The official explained (incorrectly) that the MM2H initiative was tailored to attract foreign nationals keen on establishing Malaysia as their second home and operating base for their entrepreneurial pursuits, adding that “the focus was on attracting top-tier investments that would not only enrich investors, but also contribute to the nation’s economic landscape.”
If this visa was aimed at attracting investors, then that may be the case, but it has always primarily been promoted as a retirement visa, and had considerable success at attracting that audience. In total, it was a relatively small number of people who actually relocated here, but it kept growing as word spread about the country. The participants made a welcome contribution to Malaysia’s economic growth and their international image. MM2H was never intended to attract investors, as there are other visas available to do that.
This is not the first time that senior officials in Malaysia have been quoted as saying things which indicate they are confused about the objectives of the MM2H visa. When people within a country are confused, there are sure to be people outside Malaysia will also be confused. Unfortunately, as Malaysia started to close its door on applicants, other countries began recognising the huge potential from this group and launched their own visa programmes.
TOWARDS A BETTER MM2H
We have long advocated different visas for different categories of applicants, possibly still under the broader MM2H umbrella, but with different terms and conditions to make each visa relevant to the targeted audience. We have been researching MM2Hers for many years and this has enabled us to better understand them, as well as to estimate their contribution to Malaysia (financial and intangible). It soon became obvious to us why the programme is so beneficial to the country. Most applicants who relocate here are genuine retirees and bring their assets with them. Some are expats who have worked here and fell in love with the country and wanted to stay (or return). Of course, under the current programme, very few of them could meet the new terms and conditions and subsequently chose to move to other countries with more realistic terms.

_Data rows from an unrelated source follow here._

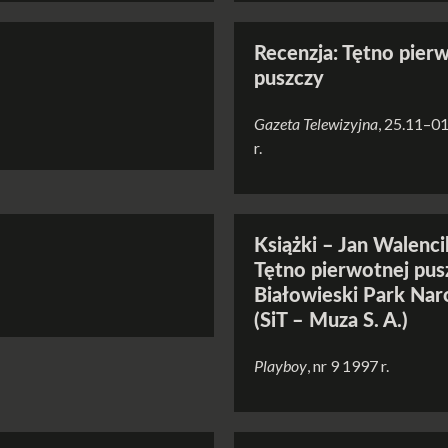
Recenzja: Tętno pier
puszczy
Gazeta Telewizyjna
, 25.11–0
r.
Książki – Jan Walenci
Tętno pierwotnej pus
Białowieski Park Na
(SiT – Muza S. A.)
Playboy
, nr 9 1997 r.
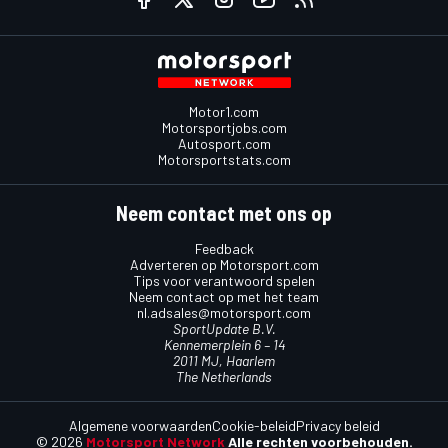
Motor1.com
Motorsportjobs.com
Autosport.com
Motorsportstats.com
Neem contact met ons op
Feedback
Adverteren op Motorsport.com
Tips voor verantwoord spelen
Neem contact op met het team
nl.adsales@motorsport.com
SportUpdate B.V.
Kennemerplein 6 – 14
2011 MJ, Haarlem
The Netherlands
Algemene voorwaarden
Cookie-beleid
Privacy beleid
© 2026
Motorsport Network
Alle rechten voorbehouden.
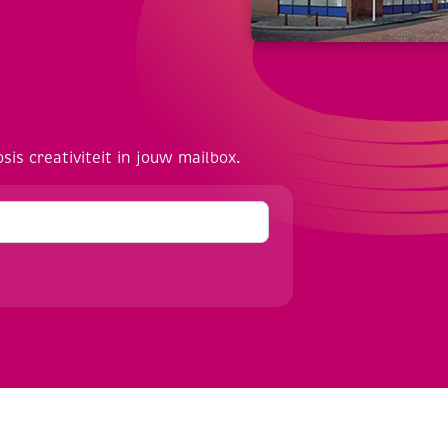
osis creativiteit in jouw mailbox.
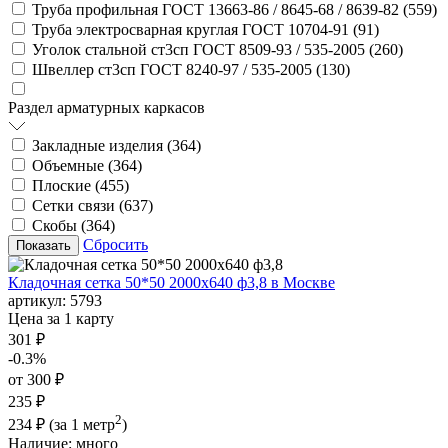
Труба профильная ГОСТ 13663-86 / 8645-68 / 8639-82 (
559
)
Труба электросварная круглая ГОСТ 10704-91 (
91
)
Уголок стальной ст3сп ГОСТ 8509-93 / 535-2005 (
260
)
Швеллер ст3сп ГОСТ 8240-97 / 535-2005 (
130
)
Раздел арматурных каркасов
Закладные изделия (
364
)
Объемные (
364
)
Плоские (
455
)
Сетки связи (
637
)
Скобы (
364
)
Сбросить
Кладочная сетка 50*50 2000х640 ф3,8 в Москве
артикул:
5793
Цена за 1 карту
301 ₽
-0.3%
от 300 ₽
235 ₽
2
234 ₽
(за 1 метр
)
Наличие:
много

Generally, most had the same fundamental profile, though: They wanted to live out the rest of their lives quietly in a pleasant environment with a friendly population. Malaysia tended to fit the bill, with the added bonus of excellent local cuisines, a central geographic location, and relatively low costs.

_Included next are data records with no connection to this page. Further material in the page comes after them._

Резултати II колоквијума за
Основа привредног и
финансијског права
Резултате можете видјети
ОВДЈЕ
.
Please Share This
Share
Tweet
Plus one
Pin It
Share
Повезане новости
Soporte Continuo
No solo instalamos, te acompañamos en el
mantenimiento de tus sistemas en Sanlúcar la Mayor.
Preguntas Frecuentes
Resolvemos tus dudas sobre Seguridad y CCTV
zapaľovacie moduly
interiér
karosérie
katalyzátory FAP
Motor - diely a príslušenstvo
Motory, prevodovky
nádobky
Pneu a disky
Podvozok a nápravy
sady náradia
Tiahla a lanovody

Sadly, the very positive image of Malaysia that the MM2H visa created over many years has been badly damaged in recent times. Malaysia has not only lost a lot of money, but has had its international image dented. It is certainly not too late to fix, and we hope the changes that are made to the visa when they are announced will fix some of those problems. It would help if influential people and decision-makers within Malaysia had the visa properly explained to them so they understood the programme’s requirements, objectives, and significant benefits it brings to the country.
Malaysia obviously decides who they want to live here and how they wish to benefit from the visa, but frequently do not seem to take into account the audience they are addressing. Right from the start, that’s where we came in. We became strong advocates for the MM2H programme because we were very happy to support something which we felt was truly, mutually beneficial. Malaysia derives a very real benefit from the programme and the applicants gain residential access to a country which has so much to offer them.